Right now I’m dealing with an MC who is about to discover that if he is really sneaky, really works hard, and gets a splash of good luck, he has a whole new option in life. He should jump for the hoop and grab it. No, he wants to hesitate because, um, I’m sorting that out. There’s not going to be many Casts of Thousands™, I hope. Ish. Maybe.
Ah, but doubt and trepidation before committing to a major undertaking or risky path makes a character more real. A lot of people have those decision points in their lives, one they did or didn’t take.
My cast of characters tend to be good about getting to where I want them to go.
Sometimes the paths they take are tricky…and confusing…and a little scary…
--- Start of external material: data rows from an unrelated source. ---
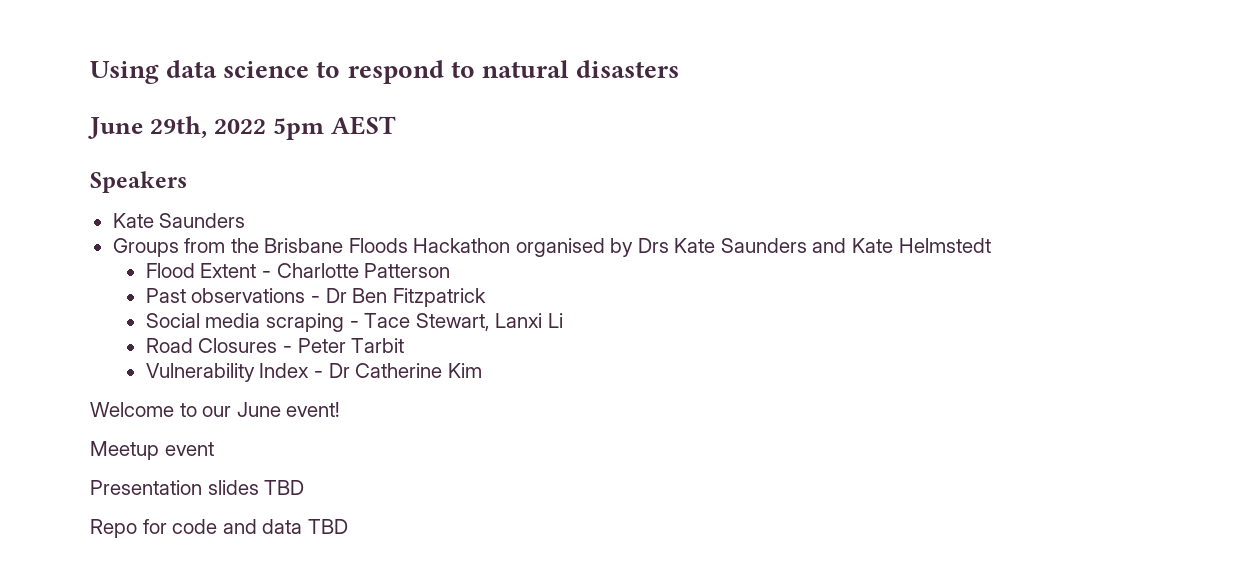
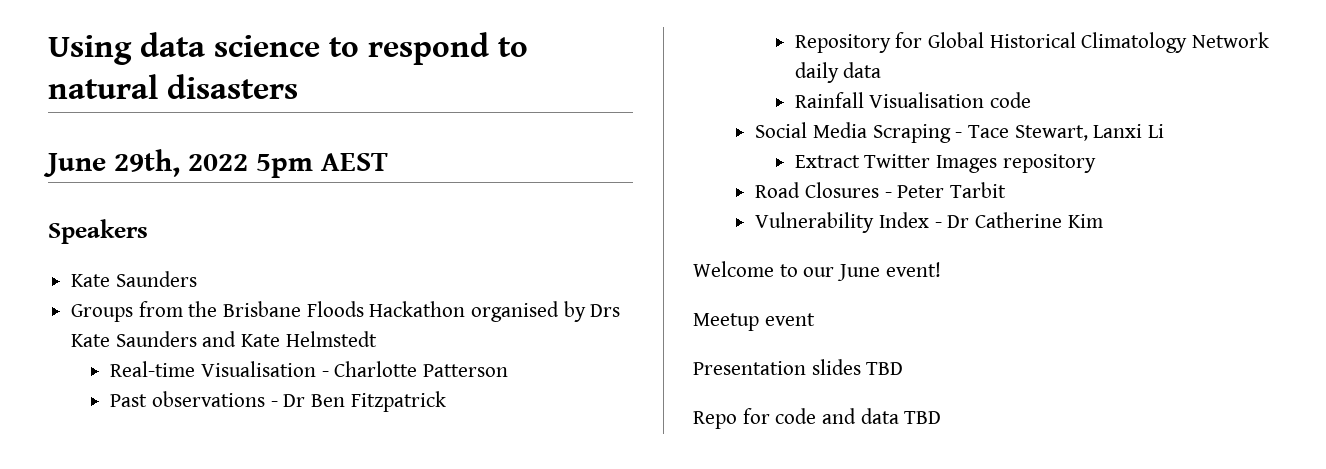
[145,263,257,278] Flood Extent -> [110,361,317,377] Real-time Visualisation
(486, 297) none -> [794,32,1269,53] [794,62,882,83] [794,92,1031,108] // Repository for Global Historical Climatology Network daily data // Rainfall Visualisation code
[205,313,345,332] media scraping -> [813,122,951,143] Media Scraping
(563, 320) none -> [794,154,1096,173] // Extract Twitter Images repository

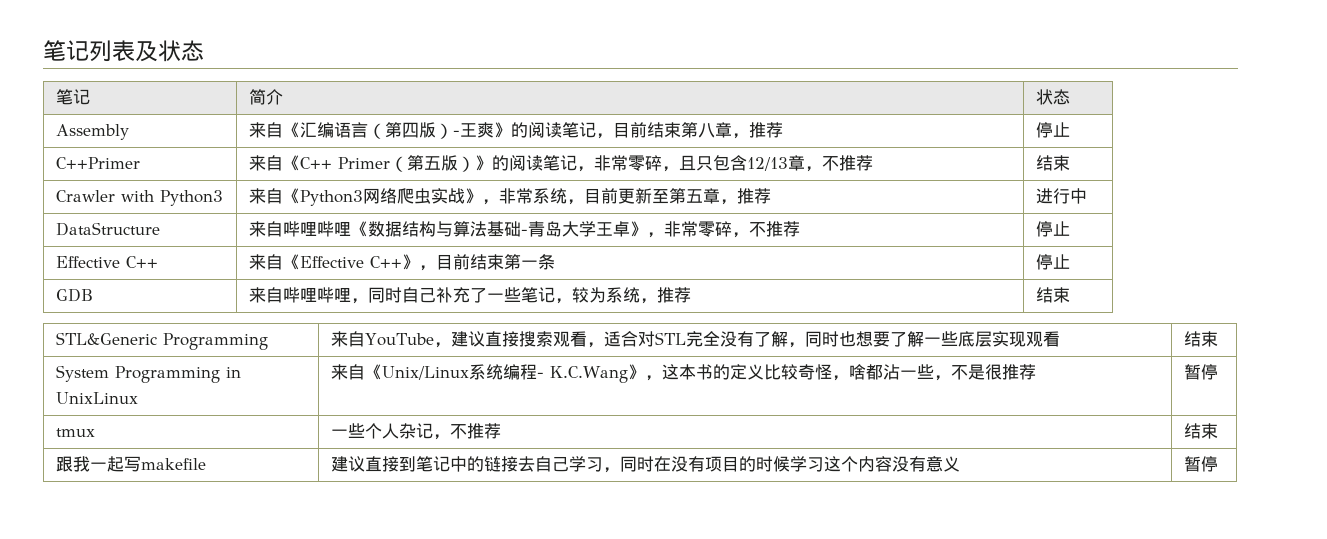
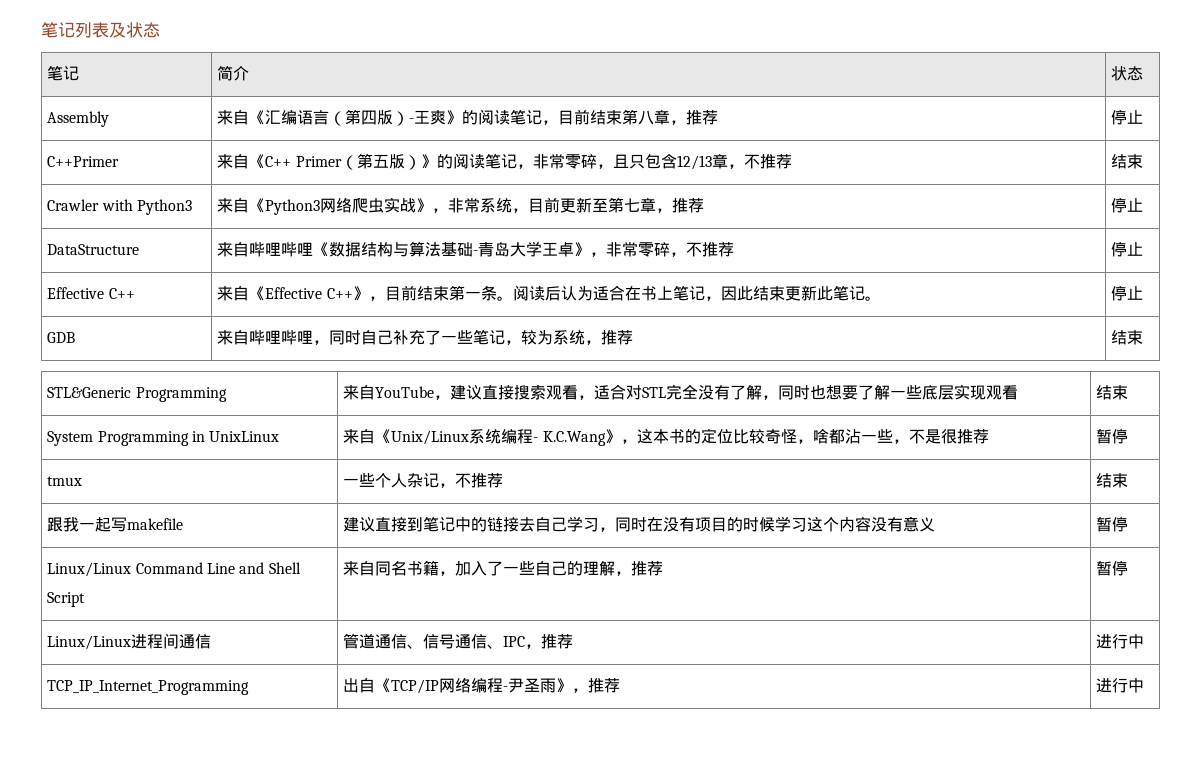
[685,188,771,205] [1035,188,1087,204] 五章，推荐 | 进行中 -> [624,198,705,213] [1111,197,1144,213] 七章，推荐 | 停止
(555, 262) none -> [496,285,881,301] 。阅读后认为适合在书上笔记，因此结束更新此笔记。
[746,364,764,380] 义 -> [716,429,733,444] 位
(1218, 464) none -> [47,562,301,577] [47,592,86,607] [343,560,664,576] [1096,560,1129,576] [47,633,212,650] [343,633,574,649] [1096,634,1145,649] [47,680,250,695] [343,678,621,694] [1096,678,1145,693] // Linux/Linux Command Line and Shell Script | 来自同名书籍，加入了一些自己的理解，推荐 | 暂停 // Linux/Linux进程间通信 | 管道通信、信号通信、IPC，推荐 | 进行中 // TCP_IP_Internet_Programming | 出自《TCP/IP网络编程-尹圣雨》，推荐 | 进行中

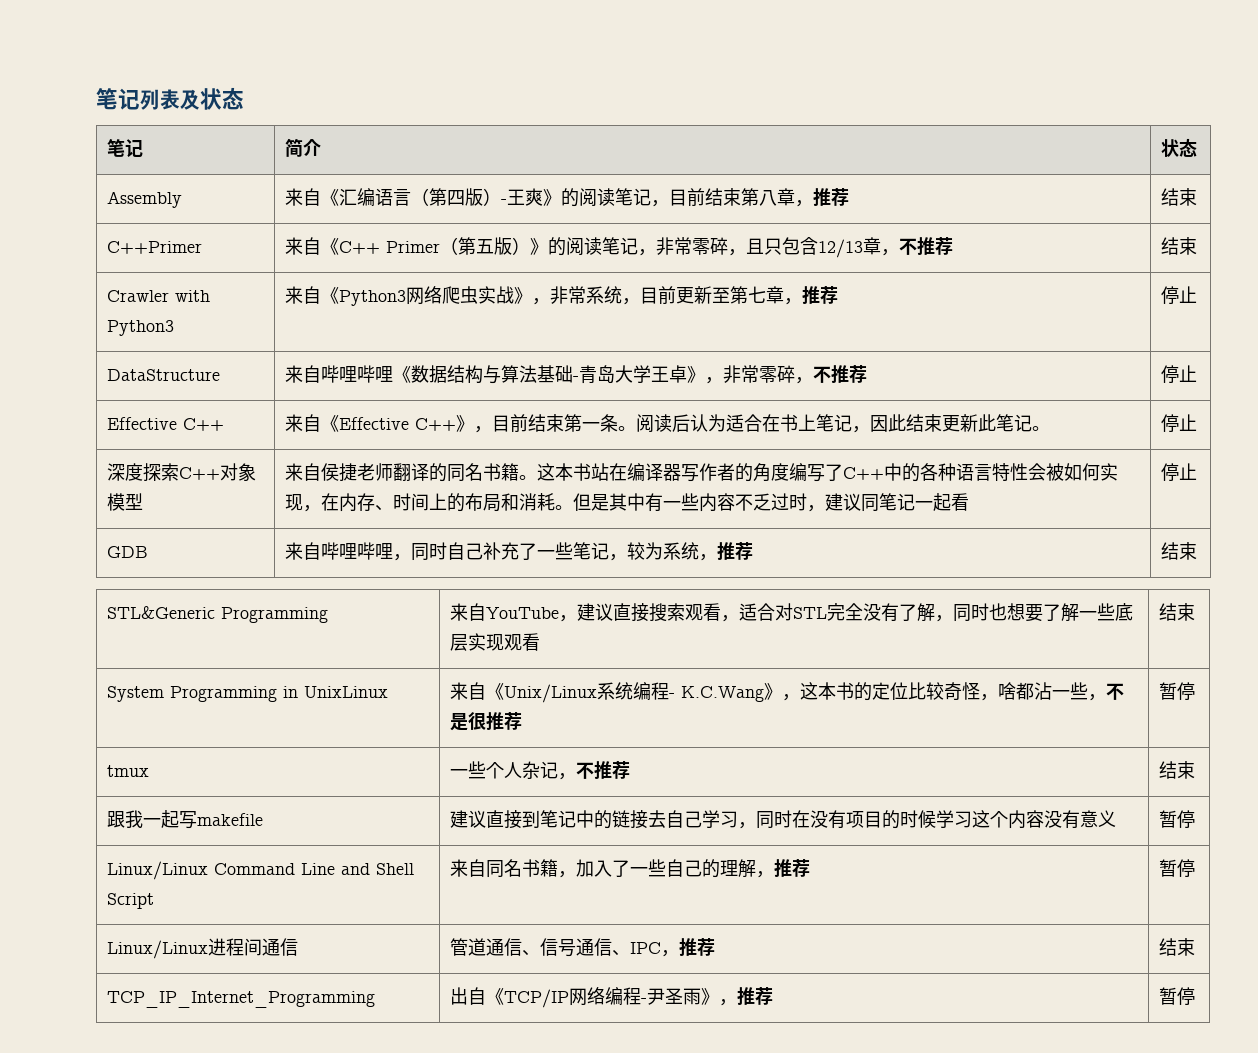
[1111,109,1144,125] 停止 -> [1160,188,1197,206] 结束
(1144, 293) none -> [106,463,256,482] [106,493,143,511] [284,463,1118,482] [284,493,969,512] [1160,463,1197,481] // 深度探索C++对象模型 | 来自侯捷老师翻译的同名书籍。这本书站在编译器写作者的角度编写了C++中的各种语言特性会被如何实现，在内存、时间上的布局和消耗。但是其中有一些内容不乏过时，建议同笔记一起看 | 停止
[1096,634,1145,649] 进行中 -> [1158,938,1195,956] 结束
[1096,678,1145,693] 进行中 -> [1158,987,1195,1005] 暂停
Just revised a scene from my space opera sequel where Wajar, a supporting character from the first book showed up briefly. In Shadow Captain he kind of ducks out of the main story late in the proceeding and takes another transport off-planet, so I wanted to show anyone who might care that he had survived and was still working with the Partisans.
“Well, guess what… they have their own lives, too.”
Yes, they do. Often they are very busy doing what they want, and quite disinclined to be bothered with what I want. For days on end. 😡
Put on a play under my direction?
Well, that would be nice. Mostly it starts with “let me tell you a story.”
I often edit so it makes sense to the reader….
My characters are people, some of them do not deign to tell me their stories as it is not my business. Others… they’re there in the background. Families, origins. They do their thing and I try to keep up and go back to make sure it’s coherent when I’m done.